There is no such option, there is R+jX or R/w @ X/w
-
There is no such option, there is R+jX or R/w @ X/w
R+jX chart from 0.1 to 30 MHz
-
There is no such option, there is R+jX or R/w @ X/w
R+jX chart from 0.1 to 30 MHz
Ok whats the math I need to work out Q from here?
[attachimg=1]
-
Q = |X| / Rs or Rp / |X| see article of Jacques Audet, VE2AZX
-
Q = |X| / Rs or Rp / |X| see article of Jacques Audet, VE2AZX
Yeah I think there is something wrong with my first plot. I will re-calibrate the vna tomorrow morning and make up a new test jig. 1
EDIT: did the calibration and got out a quality hardline patch lead and this is what i got. Q of about 150 at 14mhz. Will redo it in the morning when I am less tired and make a new test jig to eliminate any other error. A value somewhere between 50 and 200 would be typically expected. And this value is within that range.
[attachimg=1]
-
Just received new cores, but to my supprise they are also fake >:(. Unbelievable will return it. I did not imagine that german company sell stuff like this. 20 trurns give 2.4 uH instead of 2.0 that already made me suspicious. Now to find a good source of cores.
-
A long time ago Micrometals published a warning to it's customers saying that Chinese equivalents were not the same. Buyer beware.
-
Just received new cores from Reichelt, but to my supprise they are also fake >:(. Unbelievable will return it. I did not imagine that german company sell stuff like this. 20 trurns give 2.4 uH instead of 2.0 that already made me suspicious. Now to find a good source of cores.
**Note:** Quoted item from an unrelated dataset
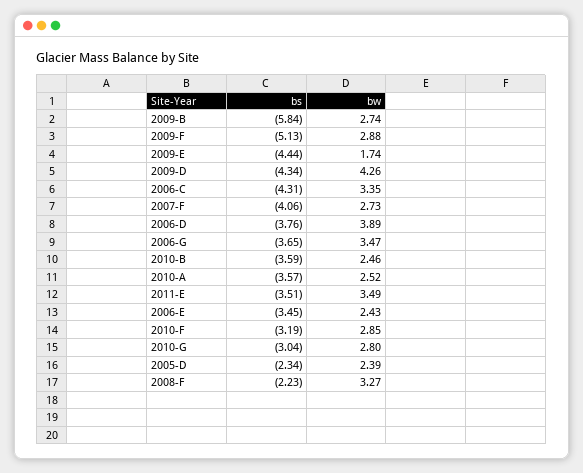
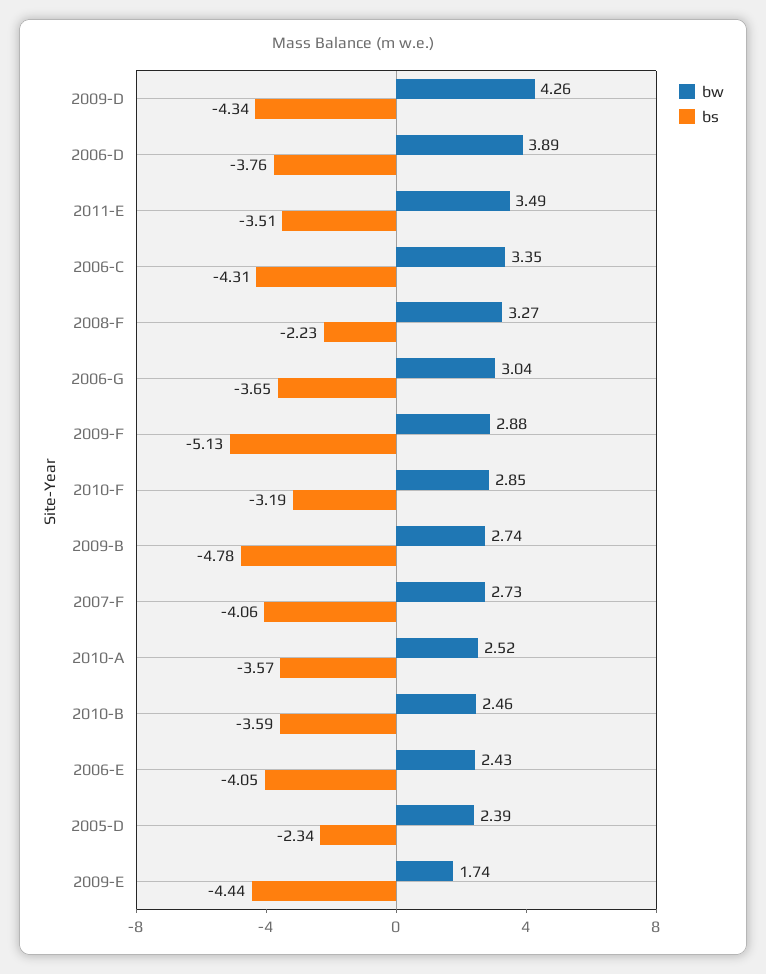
bs, 2009-B: -5.84 -> -4.78
bw, 2006-G: 3.47 -> 3.04
bs, 2006-E: -3.45 -> -4.05
bs, 2010-G: -3.04 -> none
bw, 2010-G: 2.8 -> none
Diz from kits and parts in the usa or mark from minikits in australia
-
Thanks will go there.
Just received new cores from Reichelt, but to my supprise they are also fake >:(. Unbelievable will return it. I did not imagine that german company sell stuff like this. 20 trurns give 2.4 uH instead of 2.0 that already made me suspicious. Now to find a good source of cores.
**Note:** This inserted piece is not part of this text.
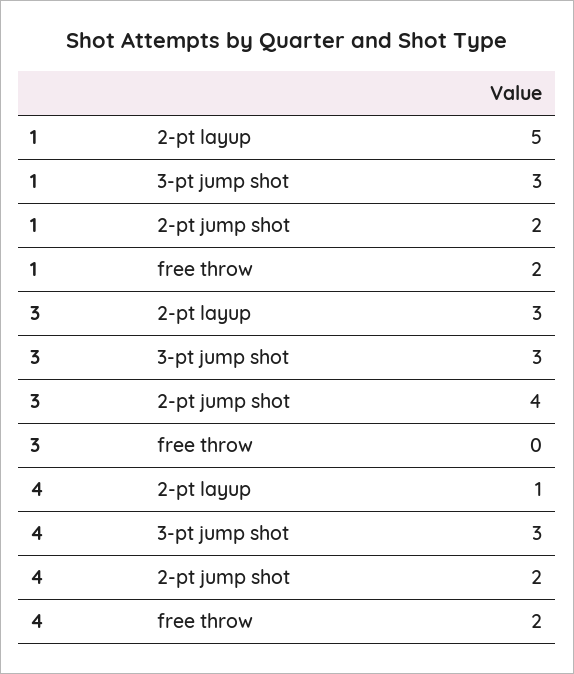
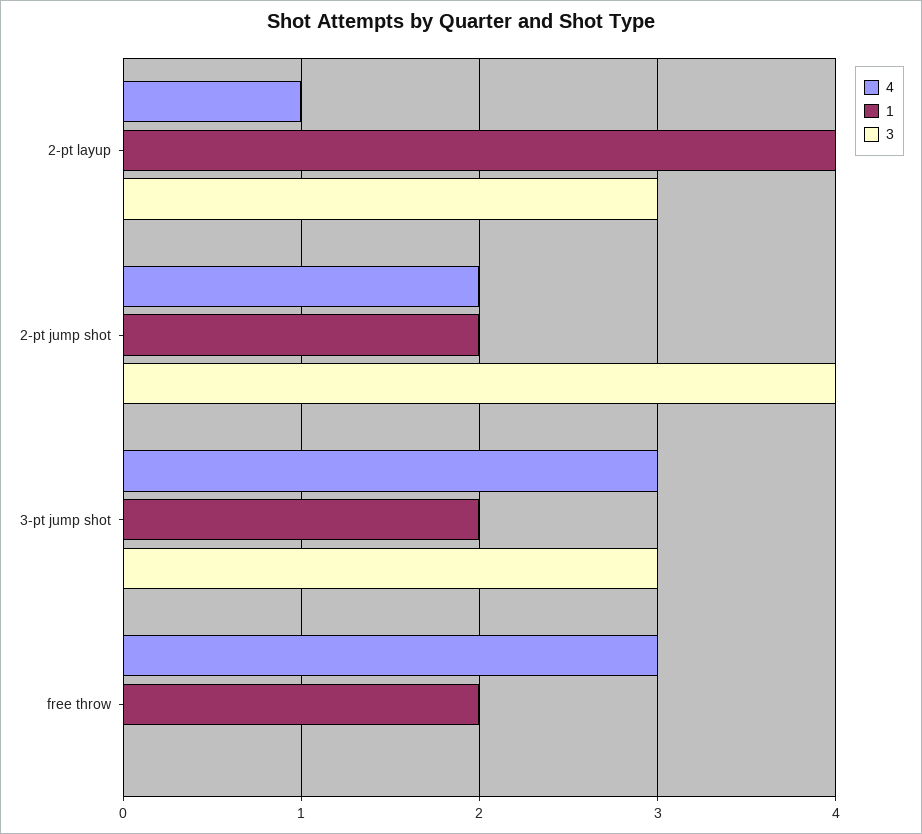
1, 2-pt layup: 5 -> 4
1, 3-pt jump shot: 3 -> 2
4, free throw: 2 -> 3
Diz from kits and parts in the usa or mark from minikits in australia
-
It looks like ow mr Reichelt an apology :palm: . Somehow I was not happy with the measurement of the cores I received yesterday. Did some research and found a methode described by W7ZOI in his evaluation of the nanovna. He describes that measuring high Q will not always work on a (nano)vna. So I tried that methode. You create a pass thrue connector with two sma female connectors and connect the core in serie resonance to ground. Measure the S21 gain and calculate the q described in the book Experimental Methodes in RF design. Now the Chinese core still measures a Q of 31 and the new core from Reichelt a Q of 200.
Somehow the methode of connecting the core direct to the S11 port does not work for me.